Niw I've stopped getting as anxious about the thought but I still do a little im nit ruminating over them. But I get slightly depressed. I actually have gotten to the stage were I actually feel as if I want to break up with my gf. Keep getting thise thoughts that I don't making me actually odd around her. Again thinking if I'm thinking like this I shouldn't be wit her. I also came to a conclusion that I'm not 100% over my ex. Yesturdy tho I didn't feel anxious and me and my gf had the best day in a long time. I felt so much love I still felt a little anxious it felt right it felt like I coud get used to this. The day after I got really anxious and depressed and felt like I didn't want to e with her anymore as if I really wanted to break up. I try to feel love and I just feel anxiety wich makes me feel like I don't want to be there. So what do you think I want to be with this girl and I do have love for her but I've doubted it that much and got so anxious I don't know what I want anymore. Is this just anxiety. Or should I call it quits.. is there possibility that ice convincdx myself of feeling this way. How do I get rid of this anxiety. Is it still anxiety. I dot kniw what I want anymore I just have this anxiety and thus ck stand doubt even tho I like her and she's perfect and when I raren't dobt have the anxiety we get on together so well and I do feel so much lI've then other times I dobt feel any love at all and actually feel like I dobt want to be there. Can I save this.
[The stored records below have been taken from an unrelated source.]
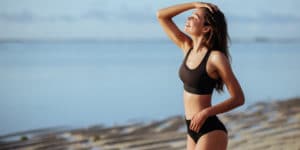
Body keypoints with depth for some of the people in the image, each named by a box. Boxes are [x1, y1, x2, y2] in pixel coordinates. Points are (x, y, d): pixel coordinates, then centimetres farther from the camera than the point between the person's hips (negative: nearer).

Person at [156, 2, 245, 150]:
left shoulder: (216, 58, -15)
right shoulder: (188, 47, 4)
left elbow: (238, 98, -12)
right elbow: (161, 15, 6)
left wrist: (206, 112, -21)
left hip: (211, 132, -7)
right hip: (193, 130, 7)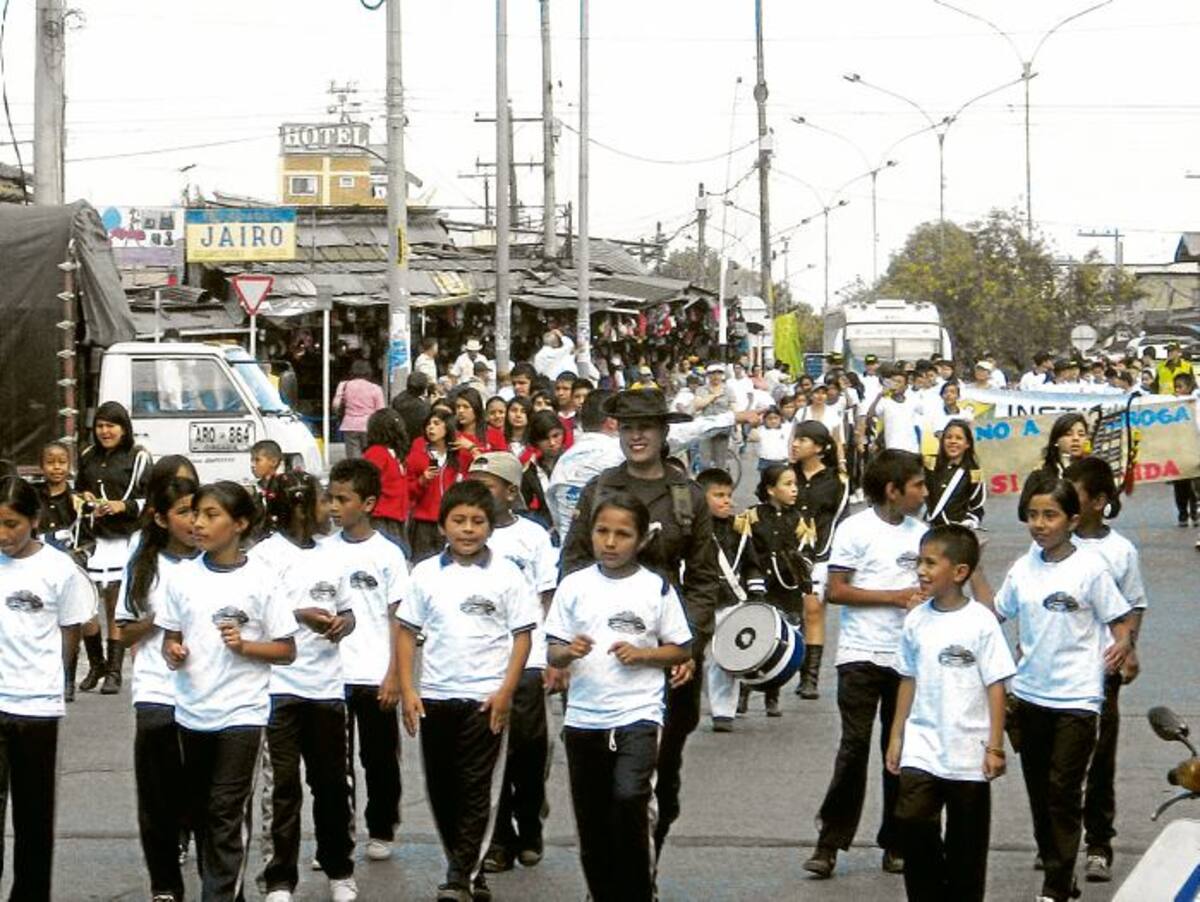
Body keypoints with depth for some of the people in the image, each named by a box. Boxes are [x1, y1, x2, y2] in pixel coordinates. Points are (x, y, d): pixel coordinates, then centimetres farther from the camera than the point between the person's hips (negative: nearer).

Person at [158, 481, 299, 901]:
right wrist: (172, 652, -10)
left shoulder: (260, 579, -8)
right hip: (192, 710, 5)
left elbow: (286, 650, -4)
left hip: (241, 713, -5)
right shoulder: (183, 576, 3)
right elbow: (170, 637, 12)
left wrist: (243, 645, -19)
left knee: (228, 813, -5)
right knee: (199, 809, 13)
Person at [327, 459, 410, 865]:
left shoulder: (388, 554, -5)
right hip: (330, 675, 2)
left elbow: (399, 618, -3)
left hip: (375, 677, -2)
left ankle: (381, 831, 21)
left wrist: (394, 675, -7)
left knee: (379, 758, 8)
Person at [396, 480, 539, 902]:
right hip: (434, 697, 3)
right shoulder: (426, 574, 4)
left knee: (475, 789, -4)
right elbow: (407, 632, 7)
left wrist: (506, 691, -9)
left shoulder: (505, 575, -2)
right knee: (441, 788, 9)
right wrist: (407, 690, -1)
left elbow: (522, 635, -1)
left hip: (485, 697, -3)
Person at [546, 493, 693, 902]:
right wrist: (568, 652, -16)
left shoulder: (657, 588, -1)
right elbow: (552, 651, 6)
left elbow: (682, 650, 5)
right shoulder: (574, 586, 3)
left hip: (637, 714, -3)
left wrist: (641, 653, -11)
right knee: (592, 823, 10)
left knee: (628, 797, -23)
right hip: (583, 718, 3)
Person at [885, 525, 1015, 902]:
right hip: (921, 747, 3)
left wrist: (995, 747, -9)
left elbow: (995, 686, -7)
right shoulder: (916, 621, 3)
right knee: (913, 820, -11)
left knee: (966, 843, 7)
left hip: (968, 754, -3)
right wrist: (896, 737, 11)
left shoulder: (980, 622, -10)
I don't want to give up, even tho my anciety wants me to push her away.
tab7777 curtis75002
Posted
Hi Curtis, I think you have to realize that the issue lies with you. Not that you have a relationship, not the girl, not the ex. There is something about being in a relationship that you are doubting. You think of the ex, yet you know she's your ex for a reason. Your anxiety could be because of a few things...not ready for someone new, worried you've made a mistake, bringing past worries into the current relationship. You should see someone to work through your thoughts and anxieties. There is nothing wrong with talking to people, friends, therapist about what you are experiencing. My advice is that in order to have a good relationship you need to get a handle on what you really want and need. Otherwise it's not fair to your current gurl.